### THE PROBLEM
The answer is a single number: the count of lines in the records below that contain the word "Resultatet".

### SOURCE DATA
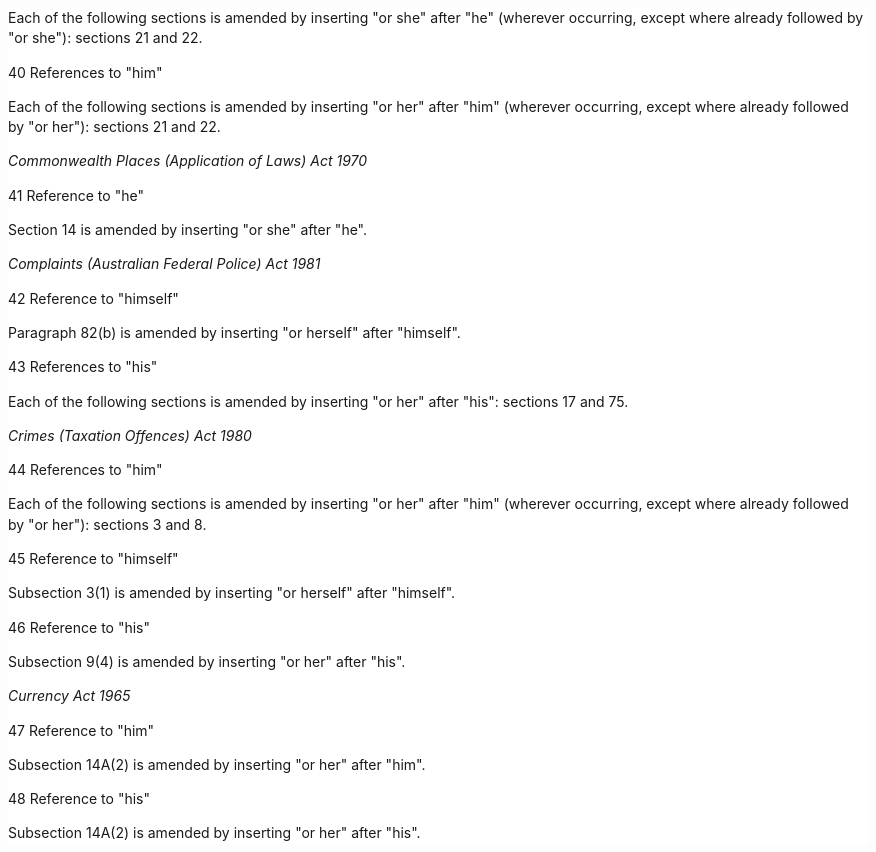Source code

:  Each of the following sections is amended by inserting "or she" after "he" (wherever occurring, except where already followed by "or she"):
 sections 21 and 22.

40
  References to "him"

 Each of the following sections is amended by inserting "or her" after "him" (wherever occurring, except where already followed by "or her"):
 sections 21 and 22\. 

_Commonwealth Places (Application of Laws) Act 1970_

41
  Reference to "he"

 Section 14 is amended by inserting "or she" after "he". 

_Complaints (Australian Federal Police) Act 1981_

42
  Reference to "himself"

 Paragraph 82(b) is amended by inserting "or herself" after "himself".

43
  References to "his"

 Each of the following sections is amended by inserting "or her" after "his":
 sections 17 and 75\. 

_Crimes (Taxation Offences) Act 1980_

44
  References to "him"

 Each of the following sections is amended by inserting "or her" after "him" (wherever occurring, except where already followed by "or her"):
 sections 3 and 8.

45
  Reference to "himself"

 Subsection 3(1) is amended by inserting "or herself" after "himself".

46
  Reference to "his"

 Subsection 9(4) is amended by inserting "or her" after "his". 

_Currency Act 1965_

47
  Reference to "him"

 Subsection 14A(2) is amended by inserting "or her" after "him".

48
  Reference to "his"

 Subsection 14A(2) is amended by inserting "or her" after "his". 
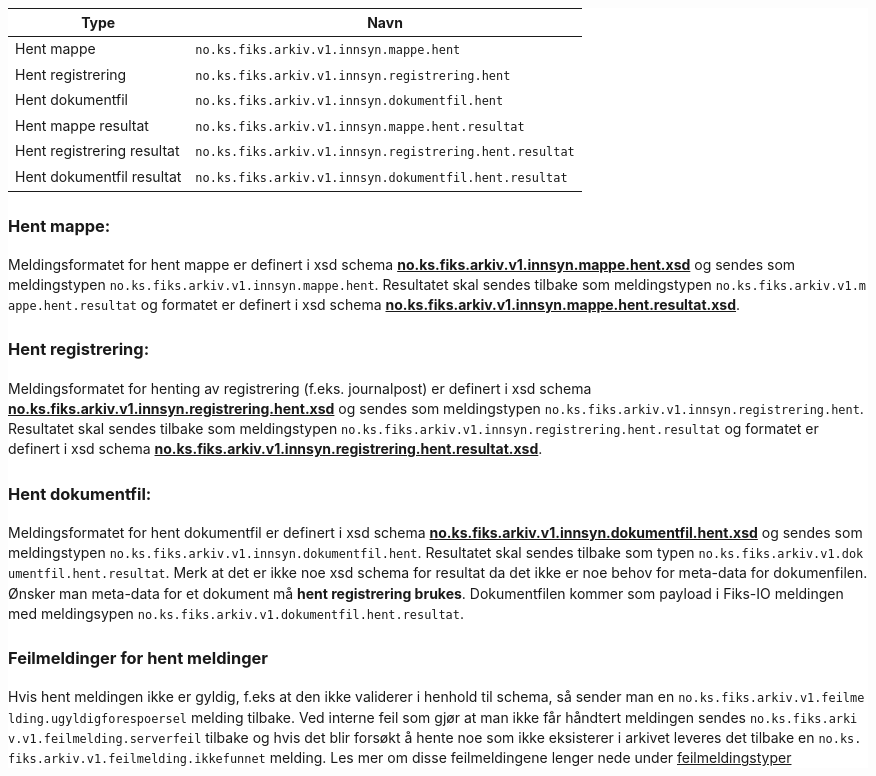 | Type                       | Navn                                                    |
|----------------------------|---------------------------------------------------------|
| Hent mappe                 | `no.ks.fiks.arkiv.v1.innsyn.mappe.hent`                 |
| Hent registrering          | `no.ks.fiks.arkiv.v1.innsyn.registrering.hent`          |
| Hent dokumentfil           | `no.ks.fiks.arkiv.v1.innsyn.dokumentfil.hent`           |
| Hent mappe resultat        | `no.ks.fiks.arkiv.v1.innsyn.mappe.hent.resultat`        |
| Hent registrering resultat | `no.ks.fiks.arkiv.v1.innsyn.registrering.hent.resultat` |
| Hent dokumentfil resultat  | `no.ks.fiks.arkiv.v1.innsyn.dokumentfil.hent.resultat`  |

### Hent mappe:

Meldingsformatet for hent mappe er definert i xsd schema [**no.ks.fiks.arkiv.v1.innsyn.mappe.hent.xsd**](https://github.com/ks-no/fiks-arkiv-specification/blob/main/Schema/V1/no.ks.fiks.arkiv.v1.innsyn.mappe.hent.xsd) og sendes som meldingstypen `no.ks.fiks.arkiv.v1.innsyn.mappe.hent`.
Resultatet skal sendes tilbake som meldingstypen `no.ks.fiks.arkiv.v1.mappe.hent.resultat` og formatet er definert i xsd schema  [**no.ks.fiks.arkiv.v1.innsyn.mappe.hent.resultat.xsd**](https://github.com/ks-no/fiks-arkiv-specification/blob/main/Schema/V1/no.ks.fiks.arkiv.v1.innsyn.mappe.hent.resultat.xsd).

### Hent registrering:

Meldingsformatet for henting av registrering (f.eks. journalpost) er definert i xsd schema [**no.ks.fiks.arkiv.v1.innsyn.registrering.hent.xsd**](https://github.com/ks-no/fiks-arkiv-specification/blob/main/Schema/V1/no.ks.fiks.arkiv.v1.innsyn.registrering.hent.xsd) og sendes som meldingstypen `no.ks.fiks.arkiv.v1.innsyn.registrering.hent`.
Resultatet skal sendes tilbake som meldingstypen `no.ks.fiks.arkiv.v1.innsyn.registrering.hent.resultat` og formatet er definert i xsd schema  [**no.ks.fiks.arkiv.v1.innsyn.registrering.hent.resultat.xsd**](https://github.com/ks-no/fiks-arkiv-specification/blob/main/Schema/V1/no.ks.fiks.arkiv.v1.innsyn.registrering.hent.resultat.xsd).

### Hent dokumentfil:

Meldingsformatet for hent dokumentfil er definert i xsd schema [**no.ks.fiks.arkiv.v1.innsyn.dokumentfil.hent.xsd**](https://github.com/ks-no/fiks-arkiv-specification/blob/main/Schema/V1/no.ks.fiks.arkiv.v1.innsyn.dokumentfil.hent.xsd) og sendes som meldingstypen `no.ks.fiks.arkiv.v1.innsyn.dokumentfil.hent`.
Resultatet skal sendes tilbake som typen `no.ks.fiks.arkiv.v1.dokumentfil.hent.resultat`. Merk at det er ikke noe xsd schema for resultat da det ikke er noe behov for meta-data for dokumenfilen. Ønsker man meta-data for et dokument må **hent registrering brukes**. Dokumentfilen kommer som payload i Fiks-IO meldingen med meldingsypen `no.ks.fiks.arkiv.v1.dokumentfil.hent.resultat`.

### Feilmeldinger for hent meldinger
Hvis hent meldingen ikke er gyldig, f.eks at den ikke validerer i henhold til schema, så sender man en `no.ks.fiks.arkiv.v1.feilmelding.ugyldigforespoersel` melding tilbake. 
Ved interne feil som gjør at man ikke får håndtert meldingen sendes `no.ks.fiks.arkiv.v1.feilmelding.serverfeil` tilbake og hvis det blir forsøkt å hente noe som ikke eksisterer i arkivet leveres det tilbake en `no.ks.fiks.arkiv.v1.feilmelding.ikkefunnet` melding.
Les mer om disse feilmeldingene lenger nede under [feilmeldingstyper](#Feilmeldingstyper)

### FINAL ANSWER
3